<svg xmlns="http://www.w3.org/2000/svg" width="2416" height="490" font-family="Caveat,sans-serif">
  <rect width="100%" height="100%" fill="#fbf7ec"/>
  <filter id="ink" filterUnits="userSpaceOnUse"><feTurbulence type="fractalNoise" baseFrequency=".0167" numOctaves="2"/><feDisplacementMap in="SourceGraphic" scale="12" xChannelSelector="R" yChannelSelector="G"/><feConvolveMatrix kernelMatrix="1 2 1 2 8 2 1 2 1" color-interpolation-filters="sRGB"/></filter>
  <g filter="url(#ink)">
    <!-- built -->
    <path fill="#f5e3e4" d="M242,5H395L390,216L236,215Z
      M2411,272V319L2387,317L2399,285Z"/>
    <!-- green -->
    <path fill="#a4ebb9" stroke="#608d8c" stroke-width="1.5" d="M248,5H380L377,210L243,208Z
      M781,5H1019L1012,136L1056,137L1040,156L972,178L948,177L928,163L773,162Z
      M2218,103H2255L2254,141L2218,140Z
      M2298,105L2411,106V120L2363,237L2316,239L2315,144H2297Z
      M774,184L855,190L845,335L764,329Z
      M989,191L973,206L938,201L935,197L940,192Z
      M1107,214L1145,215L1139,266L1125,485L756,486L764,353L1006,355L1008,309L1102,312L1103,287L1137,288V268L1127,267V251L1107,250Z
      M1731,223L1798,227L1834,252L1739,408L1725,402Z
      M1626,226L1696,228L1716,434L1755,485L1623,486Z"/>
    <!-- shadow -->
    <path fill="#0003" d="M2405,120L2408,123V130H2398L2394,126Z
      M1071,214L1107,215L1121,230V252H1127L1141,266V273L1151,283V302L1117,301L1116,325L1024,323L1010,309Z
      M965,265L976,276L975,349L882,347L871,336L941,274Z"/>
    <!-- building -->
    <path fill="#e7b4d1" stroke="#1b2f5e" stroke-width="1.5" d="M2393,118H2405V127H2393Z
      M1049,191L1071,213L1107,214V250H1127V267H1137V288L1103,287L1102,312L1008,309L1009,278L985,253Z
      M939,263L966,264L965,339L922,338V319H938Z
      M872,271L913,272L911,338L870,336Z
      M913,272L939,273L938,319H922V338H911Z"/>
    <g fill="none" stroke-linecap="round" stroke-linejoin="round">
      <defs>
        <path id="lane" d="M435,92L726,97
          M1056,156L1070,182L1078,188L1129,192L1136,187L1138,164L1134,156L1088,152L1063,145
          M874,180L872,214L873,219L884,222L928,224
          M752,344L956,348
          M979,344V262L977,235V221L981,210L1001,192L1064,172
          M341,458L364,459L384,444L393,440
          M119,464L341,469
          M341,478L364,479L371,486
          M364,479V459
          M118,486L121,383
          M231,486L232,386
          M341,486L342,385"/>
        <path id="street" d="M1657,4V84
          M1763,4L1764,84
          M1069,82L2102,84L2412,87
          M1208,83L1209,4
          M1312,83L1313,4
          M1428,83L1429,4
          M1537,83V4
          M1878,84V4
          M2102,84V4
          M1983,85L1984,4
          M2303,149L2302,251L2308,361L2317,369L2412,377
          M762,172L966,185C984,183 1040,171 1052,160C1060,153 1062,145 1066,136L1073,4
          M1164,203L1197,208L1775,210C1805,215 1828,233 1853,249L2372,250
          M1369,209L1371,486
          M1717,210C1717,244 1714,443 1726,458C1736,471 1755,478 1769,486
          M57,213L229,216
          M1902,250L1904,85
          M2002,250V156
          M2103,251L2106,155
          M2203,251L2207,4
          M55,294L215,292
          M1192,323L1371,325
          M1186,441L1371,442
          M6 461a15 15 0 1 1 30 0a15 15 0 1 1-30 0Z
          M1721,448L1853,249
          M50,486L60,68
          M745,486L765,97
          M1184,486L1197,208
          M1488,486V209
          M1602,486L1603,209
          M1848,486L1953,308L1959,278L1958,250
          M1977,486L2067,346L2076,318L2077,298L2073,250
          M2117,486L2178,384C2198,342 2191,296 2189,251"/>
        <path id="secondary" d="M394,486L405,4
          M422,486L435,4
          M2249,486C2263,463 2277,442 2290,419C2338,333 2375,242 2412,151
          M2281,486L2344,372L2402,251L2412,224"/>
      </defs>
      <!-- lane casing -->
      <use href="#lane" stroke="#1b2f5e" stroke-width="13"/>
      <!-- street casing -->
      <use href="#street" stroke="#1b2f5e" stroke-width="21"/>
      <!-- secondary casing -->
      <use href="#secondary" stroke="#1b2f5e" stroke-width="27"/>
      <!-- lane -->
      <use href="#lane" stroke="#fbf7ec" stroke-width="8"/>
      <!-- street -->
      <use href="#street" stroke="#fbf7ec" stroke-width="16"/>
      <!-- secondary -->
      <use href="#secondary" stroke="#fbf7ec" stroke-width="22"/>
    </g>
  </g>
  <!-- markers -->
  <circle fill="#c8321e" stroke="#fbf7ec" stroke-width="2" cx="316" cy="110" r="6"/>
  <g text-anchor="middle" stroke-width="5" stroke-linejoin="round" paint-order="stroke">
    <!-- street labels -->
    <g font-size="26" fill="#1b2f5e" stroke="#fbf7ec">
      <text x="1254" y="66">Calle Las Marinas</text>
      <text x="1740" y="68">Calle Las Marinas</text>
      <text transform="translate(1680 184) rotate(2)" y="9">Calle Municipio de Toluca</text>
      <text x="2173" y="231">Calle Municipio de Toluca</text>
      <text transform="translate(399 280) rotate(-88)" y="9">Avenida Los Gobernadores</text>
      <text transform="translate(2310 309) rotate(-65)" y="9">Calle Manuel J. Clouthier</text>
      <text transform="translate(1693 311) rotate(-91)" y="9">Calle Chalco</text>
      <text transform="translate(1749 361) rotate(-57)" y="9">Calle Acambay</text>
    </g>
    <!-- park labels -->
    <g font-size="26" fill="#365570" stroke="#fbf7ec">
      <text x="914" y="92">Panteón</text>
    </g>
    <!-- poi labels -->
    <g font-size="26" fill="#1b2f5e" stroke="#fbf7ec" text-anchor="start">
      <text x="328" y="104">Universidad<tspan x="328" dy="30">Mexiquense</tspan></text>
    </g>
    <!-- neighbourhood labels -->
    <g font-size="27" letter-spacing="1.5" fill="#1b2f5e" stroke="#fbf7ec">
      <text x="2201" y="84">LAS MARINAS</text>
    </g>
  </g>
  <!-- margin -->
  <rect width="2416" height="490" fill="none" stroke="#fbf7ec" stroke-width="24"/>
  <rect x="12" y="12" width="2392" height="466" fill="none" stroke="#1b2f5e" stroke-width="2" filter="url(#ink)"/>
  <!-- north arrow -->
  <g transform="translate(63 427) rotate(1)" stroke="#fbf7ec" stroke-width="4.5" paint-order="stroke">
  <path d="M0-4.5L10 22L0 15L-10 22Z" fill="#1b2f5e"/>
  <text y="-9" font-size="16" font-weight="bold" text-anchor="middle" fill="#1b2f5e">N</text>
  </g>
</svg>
= = = = =
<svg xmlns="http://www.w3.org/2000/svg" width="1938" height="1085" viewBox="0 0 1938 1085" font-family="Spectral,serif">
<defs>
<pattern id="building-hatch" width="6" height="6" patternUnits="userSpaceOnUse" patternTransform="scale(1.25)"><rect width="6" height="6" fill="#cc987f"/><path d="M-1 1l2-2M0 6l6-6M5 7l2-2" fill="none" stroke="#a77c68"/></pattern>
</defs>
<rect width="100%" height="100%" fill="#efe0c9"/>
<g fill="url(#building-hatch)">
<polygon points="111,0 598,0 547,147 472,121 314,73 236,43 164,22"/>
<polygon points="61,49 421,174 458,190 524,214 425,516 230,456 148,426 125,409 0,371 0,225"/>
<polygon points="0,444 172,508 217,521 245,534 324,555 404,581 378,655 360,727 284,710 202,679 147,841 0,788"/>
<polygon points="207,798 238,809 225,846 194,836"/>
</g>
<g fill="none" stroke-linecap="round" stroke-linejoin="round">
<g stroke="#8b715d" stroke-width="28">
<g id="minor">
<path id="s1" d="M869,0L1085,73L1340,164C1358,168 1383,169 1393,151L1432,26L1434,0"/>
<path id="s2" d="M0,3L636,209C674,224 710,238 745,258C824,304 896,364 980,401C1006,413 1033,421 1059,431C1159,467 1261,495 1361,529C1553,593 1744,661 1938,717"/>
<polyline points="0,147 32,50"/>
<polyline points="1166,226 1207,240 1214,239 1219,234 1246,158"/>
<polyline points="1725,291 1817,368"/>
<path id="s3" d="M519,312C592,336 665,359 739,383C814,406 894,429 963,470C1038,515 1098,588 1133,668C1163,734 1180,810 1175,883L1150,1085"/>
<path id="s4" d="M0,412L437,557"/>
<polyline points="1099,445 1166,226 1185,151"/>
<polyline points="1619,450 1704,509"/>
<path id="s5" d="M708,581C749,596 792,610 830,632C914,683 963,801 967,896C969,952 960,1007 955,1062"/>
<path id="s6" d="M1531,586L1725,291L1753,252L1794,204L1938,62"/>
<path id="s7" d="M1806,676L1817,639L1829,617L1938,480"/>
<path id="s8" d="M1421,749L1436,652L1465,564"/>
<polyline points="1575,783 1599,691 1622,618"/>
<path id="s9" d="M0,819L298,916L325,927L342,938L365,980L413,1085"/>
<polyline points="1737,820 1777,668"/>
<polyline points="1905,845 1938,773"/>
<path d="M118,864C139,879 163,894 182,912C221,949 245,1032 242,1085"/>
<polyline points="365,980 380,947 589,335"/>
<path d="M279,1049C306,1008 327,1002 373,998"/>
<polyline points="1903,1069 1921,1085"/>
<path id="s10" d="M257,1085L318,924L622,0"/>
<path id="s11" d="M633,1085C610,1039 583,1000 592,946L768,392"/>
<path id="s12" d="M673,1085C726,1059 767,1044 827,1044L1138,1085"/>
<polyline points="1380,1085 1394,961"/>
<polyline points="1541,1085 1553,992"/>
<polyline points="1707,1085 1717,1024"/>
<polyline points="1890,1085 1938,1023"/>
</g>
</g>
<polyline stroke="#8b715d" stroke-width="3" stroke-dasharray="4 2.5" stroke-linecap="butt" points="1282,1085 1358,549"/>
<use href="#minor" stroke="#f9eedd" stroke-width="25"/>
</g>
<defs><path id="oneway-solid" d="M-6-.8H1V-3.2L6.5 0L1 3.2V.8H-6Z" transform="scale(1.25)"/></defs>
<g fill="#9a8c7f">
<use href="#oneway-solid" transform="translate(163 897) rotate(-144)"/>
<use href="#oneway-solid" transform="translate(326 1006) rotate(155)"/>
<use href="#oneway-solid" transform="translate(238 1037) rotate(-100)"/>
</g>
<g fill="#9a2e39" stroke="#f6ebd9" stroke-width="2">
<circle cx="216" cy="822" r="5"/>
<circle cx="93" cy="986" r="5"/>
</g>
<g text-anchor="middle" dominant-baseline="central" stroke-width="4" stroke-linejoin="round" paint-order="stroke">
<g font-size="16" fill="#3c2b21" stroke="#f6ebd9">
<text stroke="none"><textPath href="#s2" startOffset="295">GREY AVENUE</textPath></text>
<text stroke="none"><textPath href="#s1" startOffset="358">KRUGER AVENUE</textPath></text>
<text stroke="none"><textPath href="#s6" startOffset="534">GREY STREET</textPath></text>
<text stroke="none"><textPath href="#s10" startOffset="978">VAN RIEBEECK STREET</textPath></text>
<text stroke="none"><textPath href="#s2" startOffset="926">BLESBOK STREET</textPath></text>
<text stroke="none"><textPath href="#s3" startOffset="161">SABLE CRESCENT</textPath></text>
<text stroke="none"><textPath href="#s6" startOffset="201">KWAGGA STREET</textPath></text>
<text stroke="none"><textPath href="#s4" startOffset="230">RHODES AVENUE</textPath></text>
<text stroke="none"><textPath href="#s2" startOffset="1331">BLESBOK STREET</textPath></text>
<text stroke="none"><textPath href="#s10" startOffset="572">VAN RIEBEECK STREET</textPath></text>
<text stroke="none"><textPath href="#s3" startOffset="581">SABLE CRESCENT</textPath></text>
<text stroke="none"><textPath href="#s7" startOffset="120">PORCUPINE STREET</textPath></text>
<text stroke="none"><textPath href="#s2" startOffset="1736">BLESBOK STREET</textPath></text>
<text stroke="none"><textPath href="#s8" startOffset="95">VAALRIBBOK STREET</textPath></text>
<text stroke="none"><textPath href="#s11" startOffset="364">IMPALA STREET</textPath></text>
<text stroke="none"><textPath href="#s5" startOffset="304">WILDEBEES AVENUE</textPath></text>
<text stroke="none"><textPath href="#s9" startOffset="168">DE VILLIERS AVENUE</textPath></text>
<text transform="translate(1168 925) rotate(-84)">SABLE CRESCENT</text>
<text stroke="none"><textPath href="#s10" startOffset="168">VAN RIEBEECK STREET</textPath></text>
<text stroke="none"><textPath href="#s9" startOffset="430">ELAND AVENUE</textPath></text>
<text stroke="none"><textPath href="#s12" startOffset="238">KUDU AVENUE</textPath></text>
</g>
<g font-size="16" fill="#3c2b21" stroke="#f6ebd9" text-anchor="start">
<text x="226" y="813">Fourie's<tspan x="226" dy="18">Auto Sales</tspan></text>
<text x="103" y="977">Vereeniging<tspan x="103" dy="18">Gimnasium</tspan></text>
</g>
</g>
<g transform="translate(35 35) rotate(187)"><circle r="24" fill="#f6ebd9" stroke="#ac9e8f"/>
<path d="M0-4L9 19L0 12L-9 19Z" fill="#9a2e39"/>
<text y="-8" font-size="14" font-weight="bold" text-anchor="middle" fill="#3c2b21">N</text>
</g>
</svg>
= = = = =
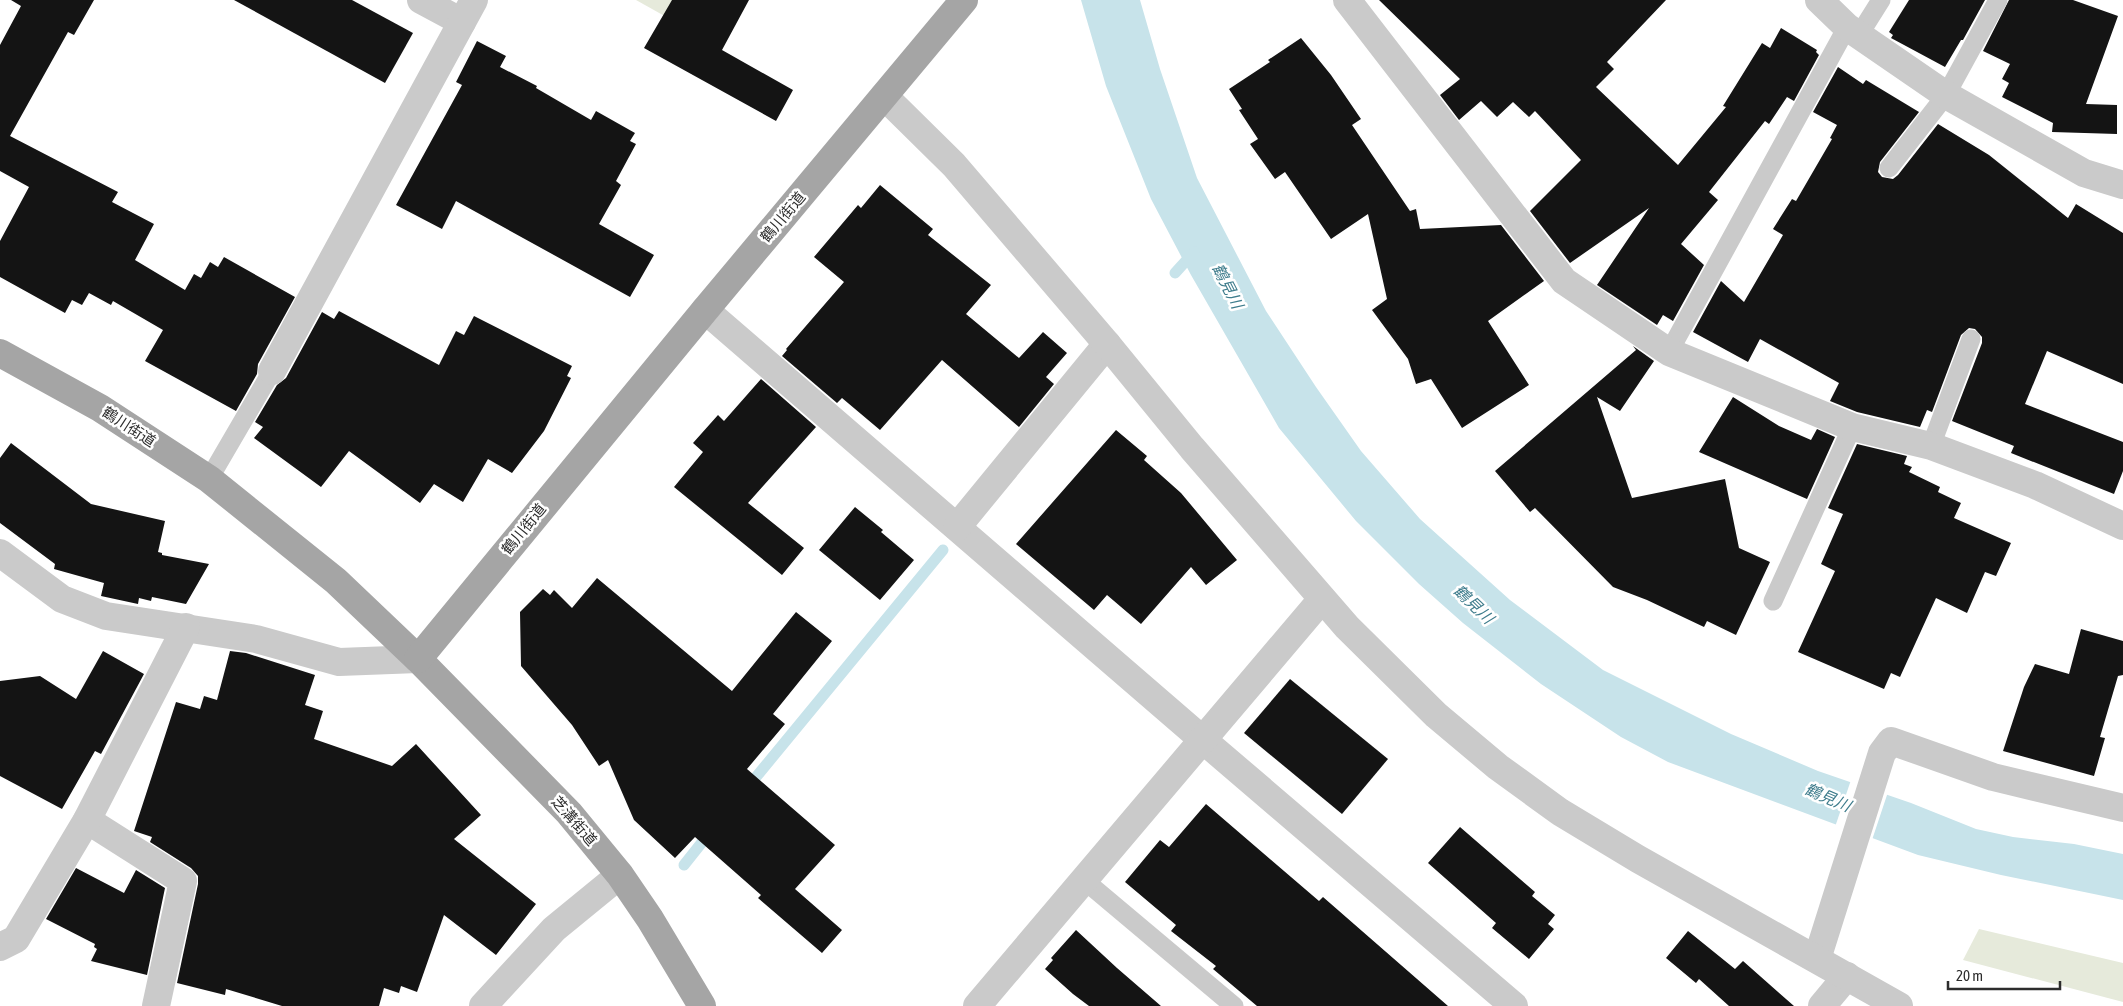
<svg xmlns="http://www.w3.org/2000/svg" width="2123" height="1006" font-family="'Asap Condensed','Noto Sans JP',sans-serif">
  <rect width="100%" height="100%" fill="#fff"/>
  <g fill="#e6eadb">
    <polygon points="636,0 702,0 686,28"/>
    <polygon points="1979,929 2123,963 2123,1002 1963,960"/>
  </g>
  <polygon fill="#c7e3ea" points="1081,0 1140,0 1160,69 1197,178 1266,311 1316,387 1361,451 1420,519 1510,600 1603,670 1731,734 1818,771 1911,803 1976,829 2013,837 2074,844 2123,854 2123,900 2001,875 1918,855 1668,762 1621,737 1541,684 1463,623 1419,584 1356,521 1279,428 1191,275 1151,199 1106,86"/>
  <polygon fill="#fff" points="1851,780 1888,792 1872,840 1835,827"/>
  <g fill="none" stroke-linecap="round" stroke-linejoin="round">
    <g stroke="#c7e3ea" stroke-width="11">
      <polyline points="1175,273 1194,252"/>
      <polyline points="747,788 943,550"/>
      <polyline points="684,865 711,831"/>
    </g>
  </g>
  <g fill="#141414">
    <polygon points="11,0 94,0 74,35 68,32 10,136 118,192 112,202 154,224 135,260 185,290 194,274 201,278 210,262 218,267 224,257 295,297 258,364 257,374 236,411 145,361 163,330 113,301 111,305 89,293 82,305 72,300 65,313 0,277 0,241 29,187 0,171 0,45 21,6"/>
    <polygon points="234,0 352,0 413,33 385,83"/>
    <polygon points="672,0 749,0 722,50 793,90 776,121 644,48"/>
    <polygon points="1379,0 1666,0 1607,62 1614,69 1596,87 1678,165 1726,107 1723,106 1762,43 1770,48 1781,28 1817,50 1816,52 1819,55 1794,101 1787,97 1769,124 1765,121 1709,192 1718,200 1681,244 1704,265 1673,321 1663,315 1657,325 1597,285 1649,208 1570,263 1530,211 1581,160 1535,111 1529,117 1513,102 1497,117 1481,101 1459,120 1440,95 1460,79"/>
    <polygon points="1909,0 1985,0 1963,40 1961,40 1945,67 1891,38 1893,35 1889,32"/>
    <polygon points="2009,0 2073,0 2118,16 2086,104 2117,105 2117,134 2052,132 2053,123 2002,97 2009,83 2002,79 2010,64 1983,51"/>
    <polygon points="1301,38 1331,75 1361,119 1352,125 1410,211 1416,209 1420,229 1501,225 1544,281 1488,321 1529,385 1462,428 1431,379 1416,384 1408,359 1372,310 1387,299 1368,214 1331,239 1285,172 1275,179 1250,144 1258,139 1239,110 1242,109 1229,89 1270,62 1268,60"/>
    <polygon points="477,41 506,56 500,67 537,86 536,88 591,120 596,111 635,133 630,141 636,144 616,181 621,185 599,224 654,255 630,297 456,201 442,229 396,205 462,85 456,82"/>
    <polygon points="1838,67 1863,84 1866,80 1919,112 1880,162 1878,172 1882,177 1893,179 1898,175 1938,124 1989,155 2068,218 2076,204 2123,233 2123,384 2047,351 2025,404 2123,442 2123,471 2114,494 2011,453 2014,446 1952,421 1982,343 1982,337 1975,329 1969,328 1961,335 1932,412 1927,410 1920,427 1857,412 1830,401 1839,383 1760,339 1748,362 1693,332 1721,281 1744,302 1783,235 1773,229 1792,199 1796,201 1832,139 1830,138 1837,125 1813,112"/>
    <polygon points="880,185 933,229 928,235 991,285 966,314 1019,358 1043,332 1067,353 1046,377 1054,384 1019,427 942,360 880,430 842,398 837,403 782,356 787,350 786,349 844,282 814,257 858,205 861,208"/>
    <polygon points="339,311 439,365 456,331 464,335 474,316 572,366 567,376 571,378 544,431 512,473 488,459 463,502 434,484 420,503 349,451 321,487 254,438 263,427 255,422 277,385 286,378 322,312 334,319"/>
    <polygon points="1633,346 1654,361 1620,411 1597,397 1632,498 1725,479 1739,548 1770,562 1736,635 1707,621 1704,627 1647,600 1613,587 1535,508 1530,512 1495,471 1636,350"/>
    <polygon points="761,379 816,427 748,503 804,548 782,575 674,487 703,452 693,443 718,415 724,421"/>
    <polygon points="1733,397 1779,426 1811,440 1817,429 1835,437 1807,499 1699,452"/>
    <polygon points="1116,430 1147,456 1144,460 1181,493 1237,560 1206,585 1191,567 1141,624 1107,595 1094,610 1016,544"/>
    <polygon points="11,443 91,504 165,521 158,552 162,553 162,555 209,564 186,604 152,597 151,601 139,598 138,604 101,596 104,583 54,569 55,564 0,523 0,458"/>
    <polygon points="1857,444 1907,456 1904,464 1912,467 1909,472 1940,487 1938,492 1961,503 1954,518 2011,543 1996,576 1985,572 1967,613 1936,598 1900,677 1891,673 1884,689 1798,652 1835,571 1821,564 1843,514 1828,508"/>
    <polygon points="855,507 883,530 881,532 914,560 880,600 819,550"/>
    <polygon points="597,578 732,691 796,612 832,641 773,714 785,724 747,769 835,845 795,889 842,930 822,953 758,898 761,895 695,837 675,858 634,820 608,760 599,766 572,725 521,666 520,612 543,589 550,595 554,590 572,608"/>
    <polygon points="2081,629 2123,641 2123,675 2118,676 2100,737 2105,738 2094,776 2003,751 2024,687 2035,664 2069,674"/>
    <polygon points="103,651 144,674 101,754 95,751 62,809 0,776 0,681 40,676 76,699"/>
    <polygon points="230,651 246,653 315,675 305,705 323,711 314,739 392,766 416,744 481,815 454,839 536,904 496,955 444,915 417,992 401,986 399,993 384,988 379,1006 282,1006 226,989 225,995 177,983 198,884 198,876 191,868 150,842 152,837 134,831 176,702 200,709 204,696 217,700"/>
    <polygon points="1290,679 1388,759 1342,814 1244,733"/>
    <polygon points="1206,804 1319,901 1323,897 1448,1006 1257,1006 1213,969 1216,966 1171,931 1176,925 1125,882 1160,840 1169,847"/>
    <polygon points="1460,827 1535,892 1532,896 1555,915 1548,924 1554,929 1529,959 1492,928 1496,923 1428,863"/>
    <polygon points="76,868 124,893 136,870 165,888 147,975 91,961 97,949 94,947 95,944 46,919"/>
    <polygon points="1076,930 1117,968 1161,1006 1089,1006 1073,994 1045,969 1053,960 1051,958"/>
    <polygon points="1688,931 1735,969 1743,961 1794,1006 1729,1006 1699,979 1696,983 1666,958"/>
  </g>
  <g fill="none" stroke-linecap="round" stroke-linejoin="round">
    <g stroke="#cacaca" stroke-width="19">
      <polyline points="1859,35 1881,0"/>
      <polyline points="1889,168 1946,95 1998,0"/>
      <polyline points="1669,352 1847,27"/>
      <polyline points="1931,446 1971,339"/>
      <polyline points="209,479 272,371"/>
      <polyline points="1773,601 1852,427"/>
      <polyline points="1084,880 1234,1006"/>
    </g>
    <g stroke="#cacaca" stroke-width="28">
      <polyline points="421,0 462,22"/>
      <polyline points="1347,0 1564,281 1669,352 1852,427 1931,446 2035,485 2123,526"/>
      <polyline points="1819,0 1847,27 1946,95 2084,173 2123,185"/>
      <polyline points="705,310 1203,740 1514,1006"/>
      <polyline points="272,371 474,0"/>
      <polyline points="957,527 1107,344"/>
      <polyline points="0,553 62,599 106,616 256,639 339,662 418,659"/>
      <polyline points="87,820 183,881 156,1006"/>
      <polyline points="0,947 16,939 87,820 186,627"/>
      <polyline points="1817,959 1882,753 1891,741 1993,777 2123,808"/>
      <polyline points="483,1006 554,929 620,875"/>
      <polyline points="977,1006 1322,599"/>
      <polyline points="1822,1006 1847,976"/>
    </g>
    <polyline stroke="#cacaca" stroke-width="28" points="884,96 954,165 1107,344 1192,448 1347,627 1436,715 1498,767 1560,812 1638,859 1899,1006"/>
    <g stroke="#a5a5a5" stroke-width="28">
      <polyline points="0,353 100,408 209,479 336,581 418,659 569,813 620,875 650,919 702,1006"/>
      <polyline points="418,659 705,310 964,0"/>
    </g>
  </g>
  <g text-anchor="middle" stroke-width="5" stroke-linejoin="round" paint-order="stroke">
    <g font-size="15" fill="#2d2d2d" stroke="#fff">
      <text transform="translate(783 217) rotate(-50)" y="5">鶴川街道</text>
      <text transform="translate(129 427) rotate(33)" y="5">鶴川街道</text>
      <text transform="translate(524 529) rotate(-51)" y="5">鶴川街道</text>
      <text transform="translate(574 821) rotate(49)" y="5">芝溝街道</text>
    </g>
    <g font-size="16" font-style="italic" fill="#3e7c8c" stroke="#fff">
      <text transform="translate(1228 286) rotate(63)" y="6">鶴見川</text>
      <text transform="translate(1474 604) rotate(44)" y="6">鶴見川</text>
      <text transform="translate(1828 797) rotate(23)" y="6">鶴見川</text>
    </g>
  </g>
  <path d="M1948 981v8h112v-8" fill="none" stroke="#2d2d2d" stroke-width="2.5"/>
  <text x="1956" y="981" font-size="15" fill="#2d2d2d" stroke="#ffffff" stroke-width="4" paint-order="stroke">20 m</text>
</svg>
= = = = =
From the listing above, copy every line that holds the string "bold".

  <text y="-9" font-size="16" font-weight="bold" text-anchor="middle" fill="#1b2f5e">N</text>
<text y="-8" font-size="14" font-weight="bold" text-anchor="middle" fill="#3c2b21">N</text>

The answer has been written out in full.